Крепостная улица, на которой жили Дюреры, находилась в центре богатого квартала. Среди соседей были Шейрли, у которых останавливался император, когда был в Нюрнберге. Неподалеку находился дом Гартмана Шеделя, врача, историка, коллекционера книг, который в эти годы трудился над «Всемирной хроникой». Неподалеку располагались дом и самая крупная мастерская в городе – Михаэля Вольгемута. Благодаря крестному Дюреру всегда был открыт доступ в типографию. Мальчик с увлечением следил за рождением книг и гравюр. Рабочий день в типографии продолжался 14 часов. За ошибки типографщик штрафовал работников, а то и сажал под арест. Мастерские, изготавливавшие бумагу для типографии, назывались «бумажными мельницами», и у каждой был свой водяной знак. Альбрехт рано научился по знаку, цвету, на ощупь определять как типографию-изготовителя, так и качество бумаги и ее свойства. Он видел, как вырезались на грушевых дощечках толщиной с палец гравюры. Сначала на доску переводился рисунок. Потом то, что было между линиями, следовало осторожно срезать острыми и тонкими стамесками. Если случалась ошибка, приходилось вырезать из дощечки испорченный фрагмент и заменять его другим. После этого комком мягкой ткани на дощечку наносили краску, и тогда укладывали дощечку под пресс и с силой прижимали к ней слегка увлажненную (чтобы лучше впитывала краску) бумагу. Этот способ изготовления гравюр существовал уже лет сто (когда-то его придумали для печатания игральных карт). При этом необходимо помнить, что все детали рисунка для гравюры должны быть зеркальными. Эти рисунки создавали в мастерской Вольгемута. Когда-то этой мастерской владел Ганс Плейденвурф, побывавший в Нидерландах и научившийся там искусству гравера, помощников он обучал с помощью рисунков с голландских картин. Вольгемут унаследовал мастерскую, женившись на вдове Ганса. Сын Плейденвурфа стал его совладельцем. Вольгемут работал в староготической манере. Хотя иногда и давал своим ученикам для копирования гравюры с картин итальянцев или голландцев. О Вольгемуте могут быть разные мнения. Кто-то готов считать его неплохим живописцем. Кто-то отдает должное только его таланту предпринимателя. В любом случае, его заслуги в области книжной иллюстрации неоспоримы.

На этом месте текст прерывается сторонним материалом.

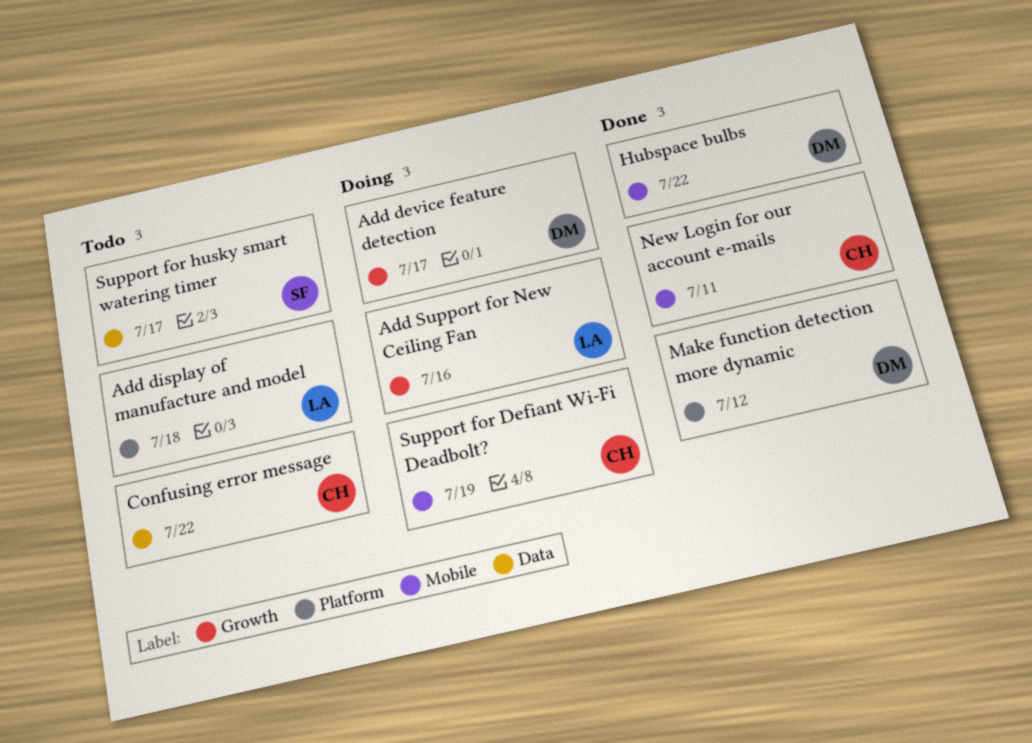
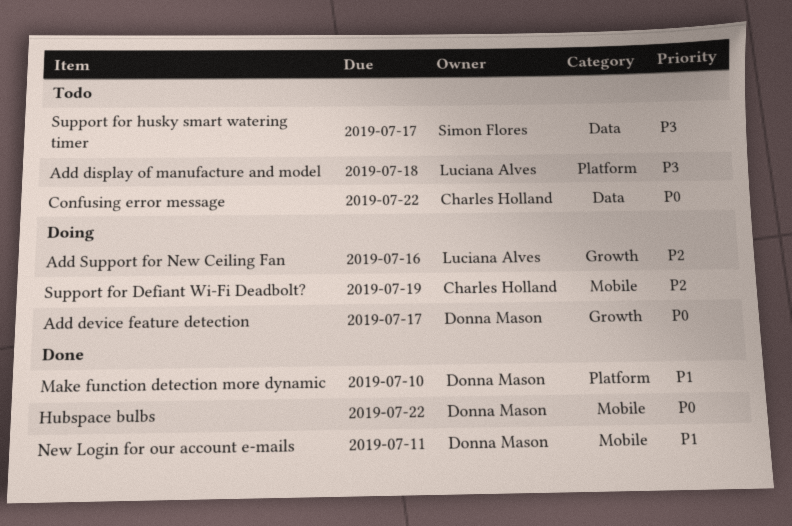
Make function detection more dynamic, due: Jul 12 -> Jul 10
New Login for our account e-mails, owner: Charles Holland -> Donna Mason

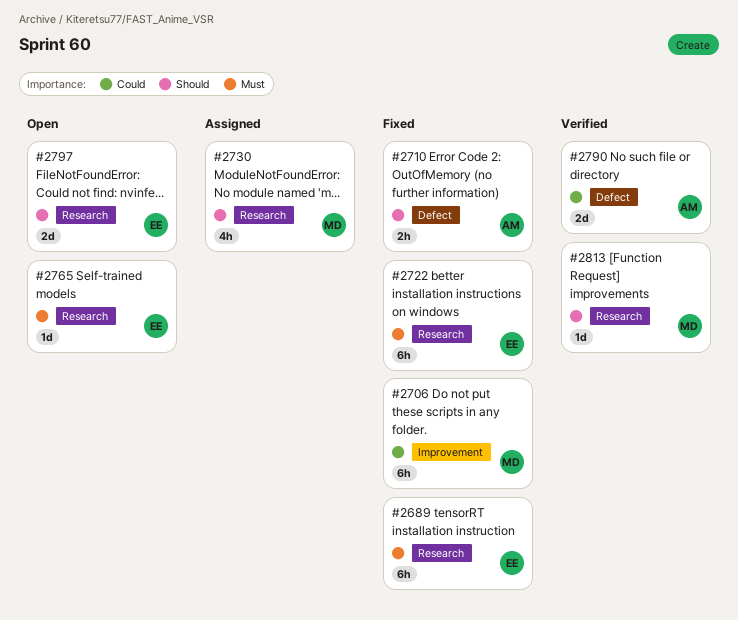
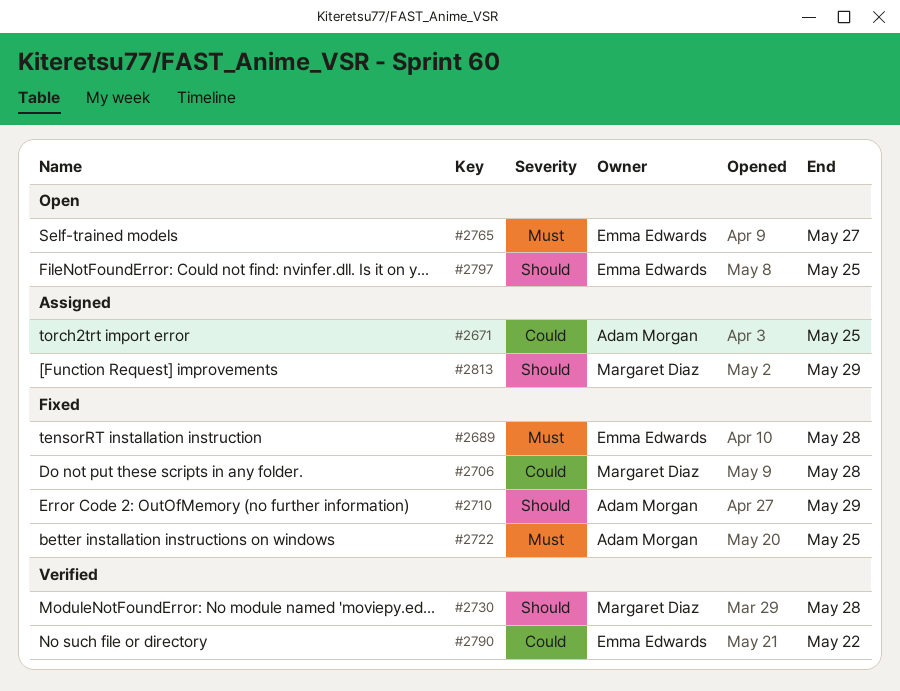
#2671: none -> present
#2722, owner: Emma Edwards -> Adam Morgan
#2730, status: Assigned -> Verified
#2790, owner: Adam Morgan -> Emma Edwards
#2813, status: Verified -> Assigned

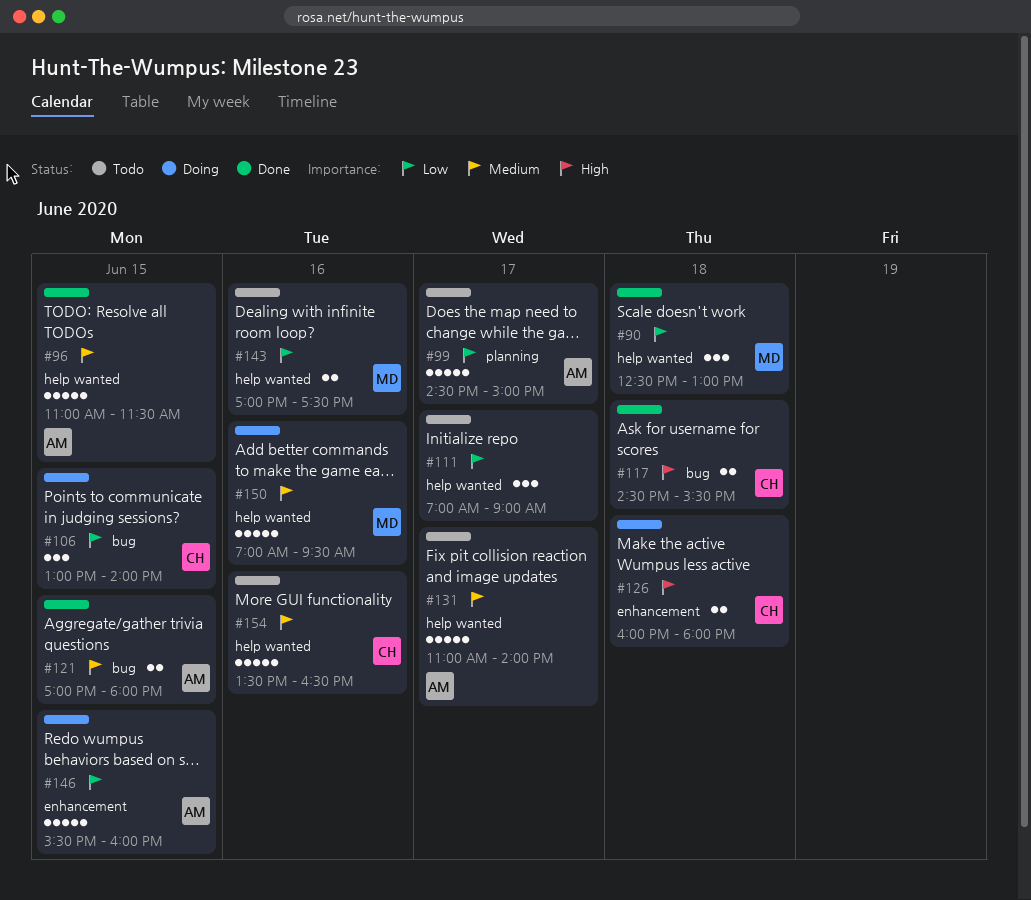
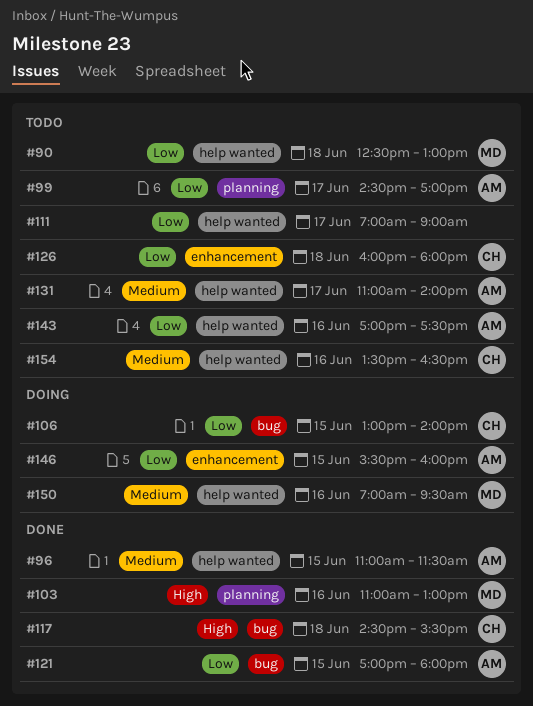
#90, status: Done -> Todo
#99, ends: 15:00 -> 17:00
#103: none -> present
#121, priority: Medium -> Low
#126, status: Doing -> Todo
#126, priority: High -> Low
#143, owner: MD -> AM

Когда маленький Альберт подрос, отец отдал его в школу. Тогда занятия в нюрнбергских школах проводились дважды в день: три часа с утра и три часа после обеда. В течение двух часов из трех детей обучали какой-либо науке: грамматике, логике либо риторике, а четвертый отдавался Закону Божьему. Когда мальчик научился читать и писать, отец забрал его из школы и принялся лично обучать тайнам золотых дел. Мальчик оказался талантлив и усидчив, он быстро освоил мастерство отца, но его все больше и больше тянуло к живописи. В 13 лет Альбрехт нарисовал серебряным карандашом свой первый автопортрет – не безупречный, но уже достаточно уверенный. И стал уговаривать отца разрешить ему заниматься живописью. Дюрер-старший был недоволен, ему было жаль потраченного впустую времени и неиспользованных возможностей маленького Альбрехта в ювелирном деле. Но он любил сына и в 1486 году на три года отдал его в ученики к главе старонюрнбергской школы живописцев Михаэлю Вольгемуту.

Воспоминаний о годах учения в записях Дюрера почти нет. Лишь в «Семейной хронике» обронены две фразы – мол, хорошо учился, но приходилось много терпеть от подмастерьев. Ничего удивительного в этом, конечно, нет. В таких цеховых мастерских мальчикам-ученикам было нелегко. Вновь приходящий ученик оказывался на положении всеобщего слуги. Он обязан был выполнять любую черную работу, мыть посуду, ухаживать за хозяйскими детьми… И, конечно, терпеть грубые шутки старших подмастерьев. Так что, вряд ли Альберту очень понравилось, что косвенно подтверждают составленные им планы к так и не написанной книге о живописи. В ней должен был быть раздел о том, как надлежит учить будущего живописца. В планах можно встретить вопросы: «Как сделать, чтобы мальчик учился с охотой и учение ему не опротивело?» Дюрер подробно расписывает, что хорошо бы, чтобы ученик «отвлекался от учения непродолжительной игрой на музыкальных инструментах для того, чтобы согреть кровь и чтобы от чрезмерных упражнений им не овладела меланхолия». Надо, «чтобы его оберегали от женщин и он не жил бы вместе с ними, чтобы он не видел их и не прикасался бы к ним и остерегался бы всего нечистого. Ничто так не ослабляет ум, как нечистота». «Надо, чтобы он умел хорошо читать и писать и знал бы латынь, чтобы понимать все написанное». В этом подробном описании чувствуется какая-то давняя затаенная обида. Как бы то ни было, способный мальчик быстро схватывал все тайны ремесла. А их было немало. Ведь чтобы написать алтарную картину, надо, кроме живописи, знать еще и технику. Уметь выбрать доску для гравирования, без трещин и сучков, не гнилую. Причем чаще использовались липовые доски. Качество доски зависело от целого ряда факторов, даже от того, на каком склоне холма росла липа – южном или северном, возле опушки или в глубине рощи, в какое время года ее срубили, из какой части ствола выпилена доска… После того как нужная доска была выбрана, ее вываривали в воде и масле, чтобы уберечь от разбухания. И только после этого начиналась работа по созданию гравюры. Дюрер постиг эту науку в полной мере.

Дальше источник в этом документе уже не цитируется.